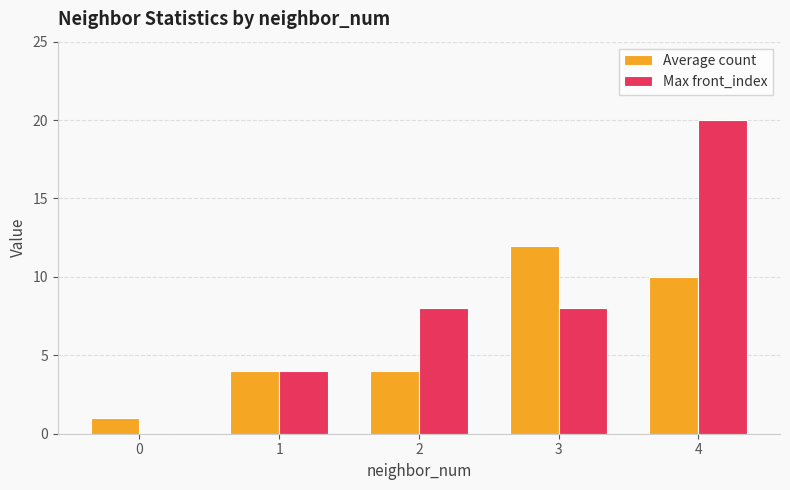

Which series has the largest total across all categories?

Max front_index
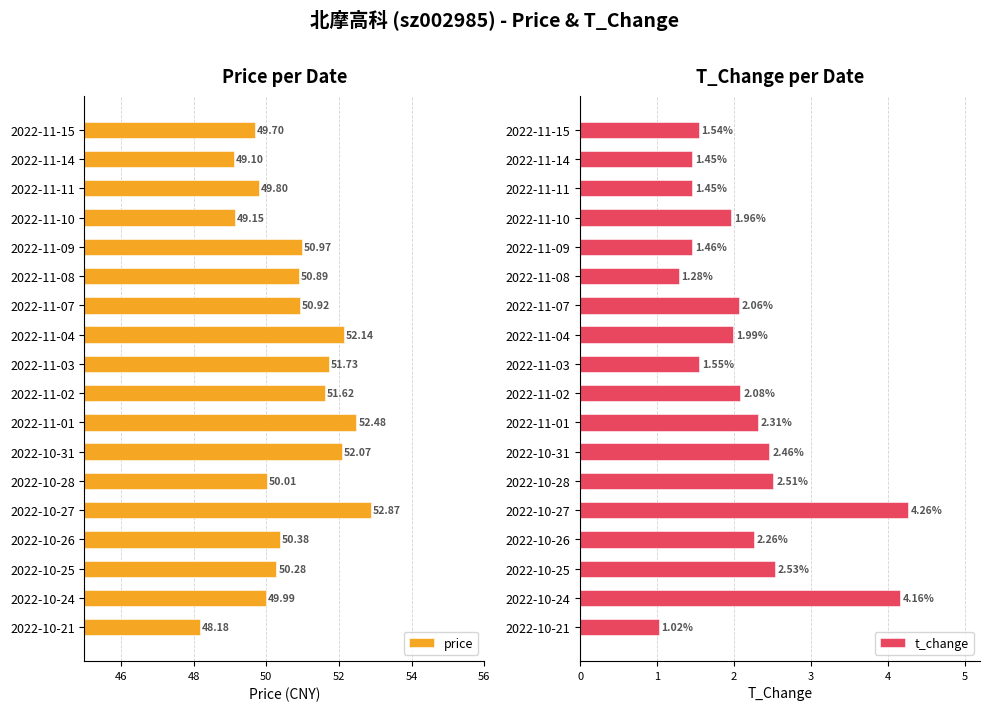

What is the average value of the price series?

50.7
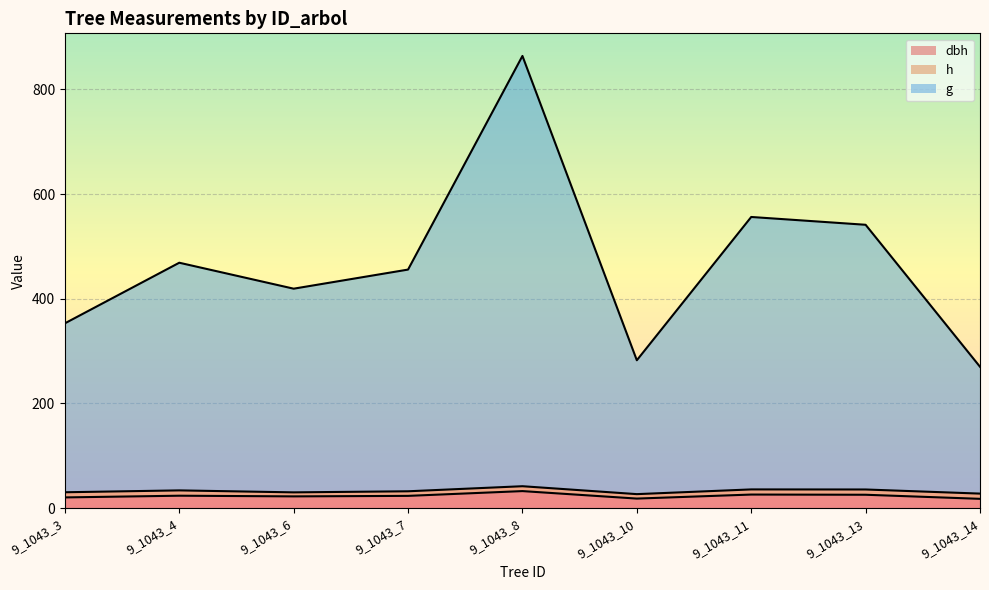

At which label does g reach its minimum?

9_1043_14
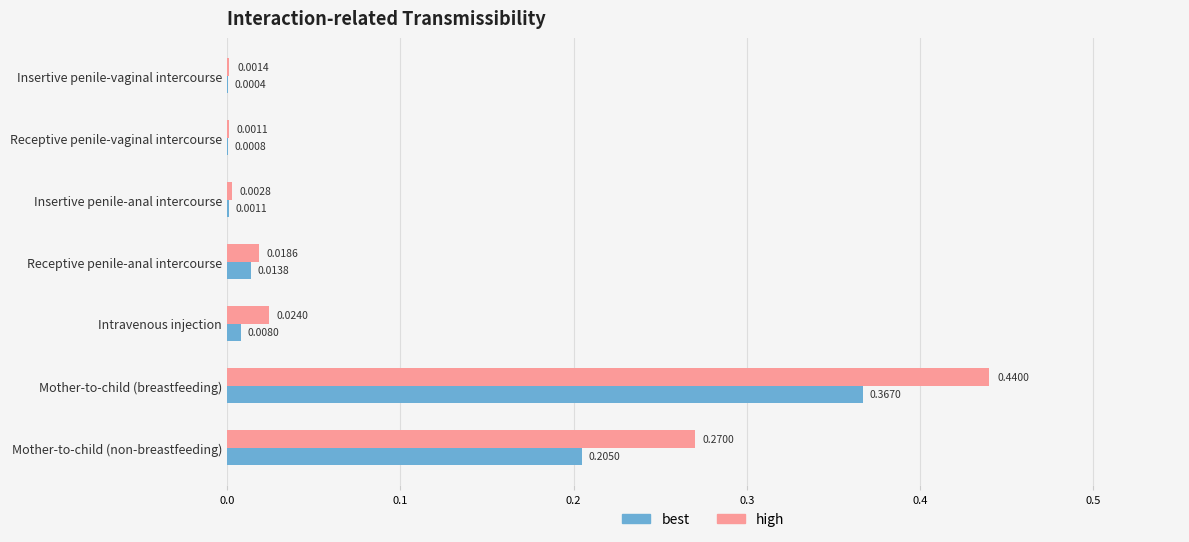

Which category has the highest value in the high series?

Mother-to-child (breastfeeding)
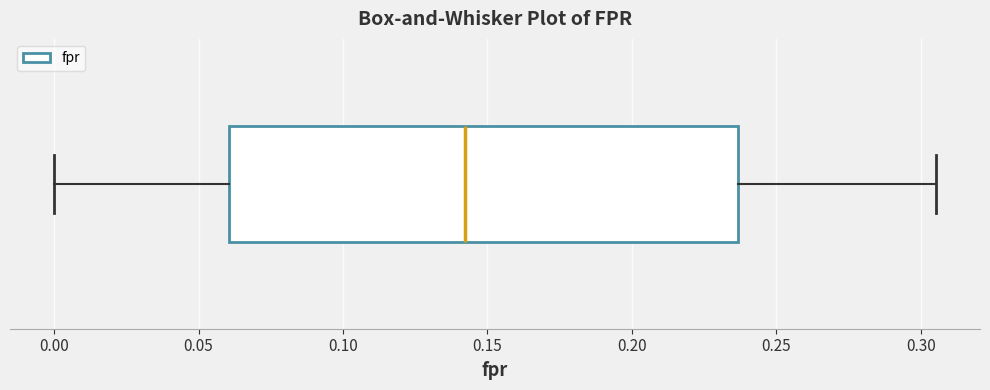

Read this box plot against the x-axis: the position of the median line, the range covered by the box, and the ends of both whiskers. The values are not printed on the chart, so give them approximately, as read against the axis.

median 0.140, box 0.060 to 0.235, whiskers 0.000 to 0.305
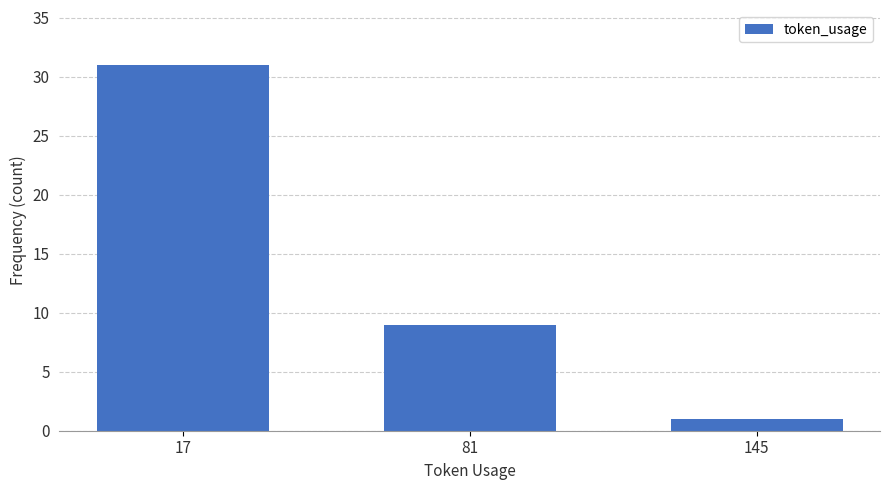

Reading left to right, transcribe all the data shown in this chart.

17=31	81=9	145=1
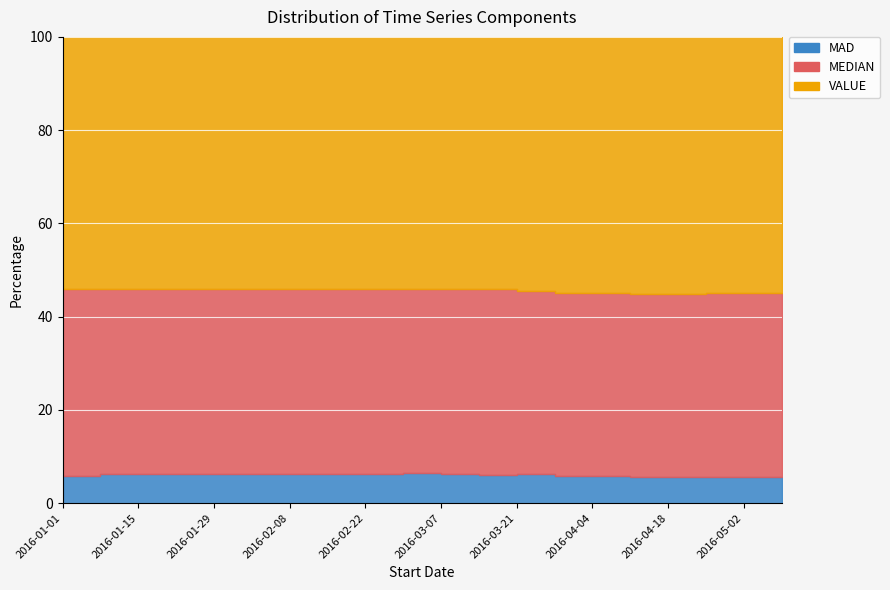

Rank the series by their maximum value, from lowest to highest.

MAD, MEDIAN, VALUE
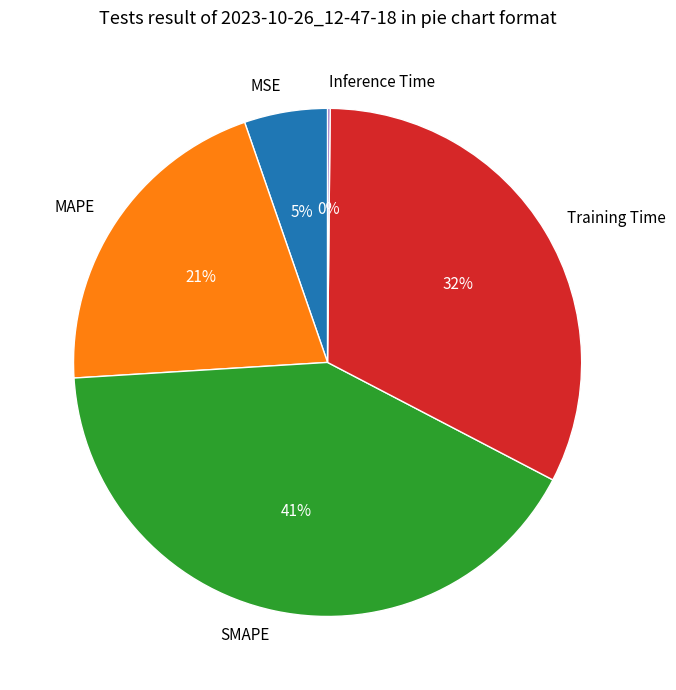

Approximately how many times larger is the value at SMAPE compared to MAPE?

2.0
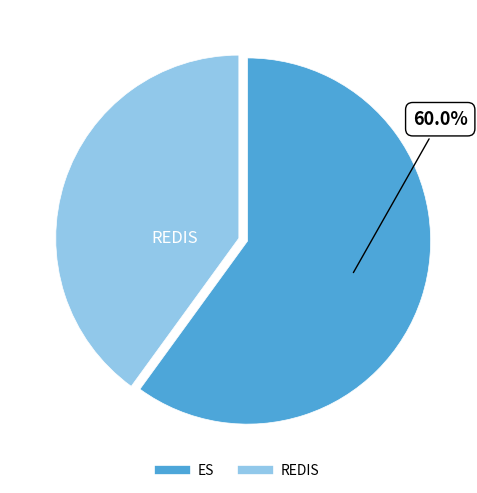

Approximately how many times larger is the value at REDIS compared to ES?

0.7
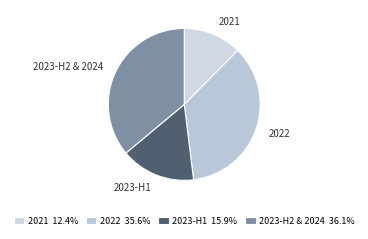

Does any single category account for the majority?

No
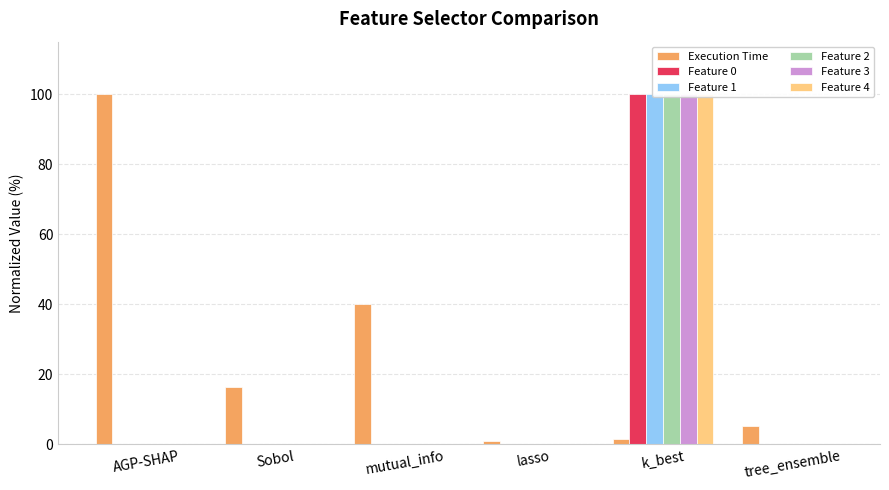

At which category is the sum across all series the highest?

k_best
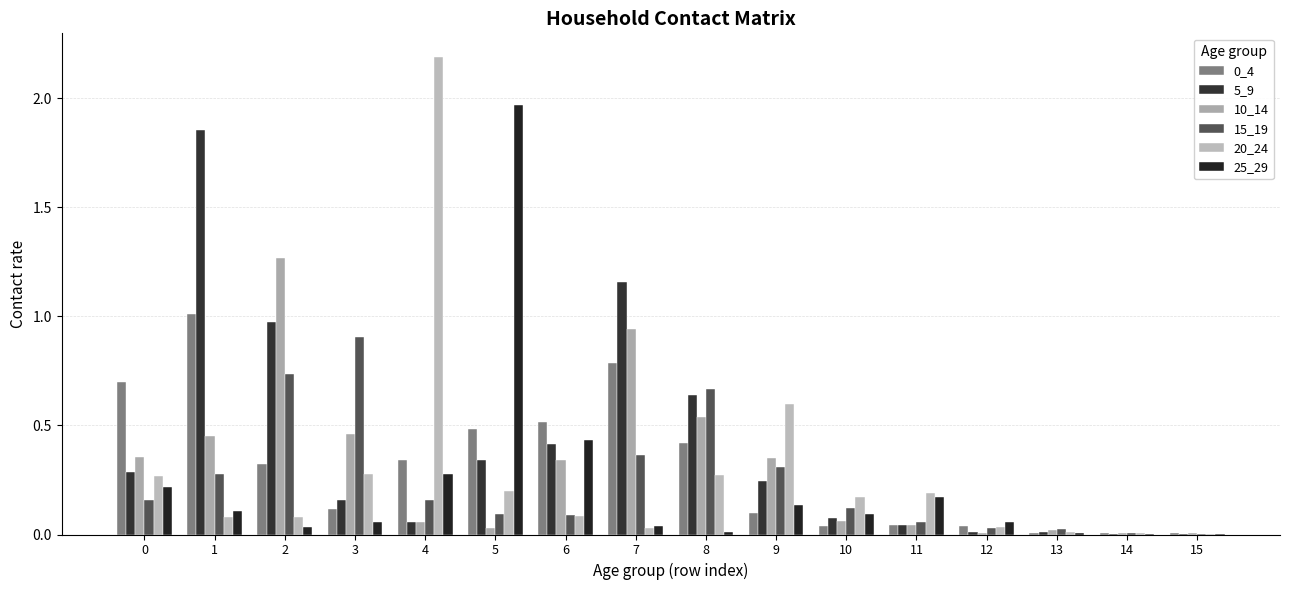

Which series has the largest total across all categories?

5_9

__Directions for this task__
Could you copy all of the data above word for word, leaving out the pictures?

__Task result__
Which series has the largest total across all categories?

Max front_index

What is the average value of the price series?

50.7

At which label does g reach its minimum?

9_1043_14

Which category has the highest value in the high series?

Mother-to-child (breastfeeding)

Read this box plot against the x-axis: the position of the median line, the range covered by the box, and the ends of both whiskers. The values are not printed on the chart, so give them approximately, as read against the axis.

median 0.140, box 0.060 to 0.235, whiskers 0.000 to 0.305

Reading left to right, transcribe all the data shown in this chart.

17=31	81=9	145=1

Rank the series by their maximum value, from lowest to highest.

MAD, MEDIAN, VALUE

Approximately how many times larger is the value at SMAPE compared to MAPE?

2.0

Approximately how many times larger is the value at REDIS compared to ES?

0.7

Does any single category account for the majority?

No

At which category is the sum across all series the highest?

k_best

Which series has the largest total across all categories?

5_9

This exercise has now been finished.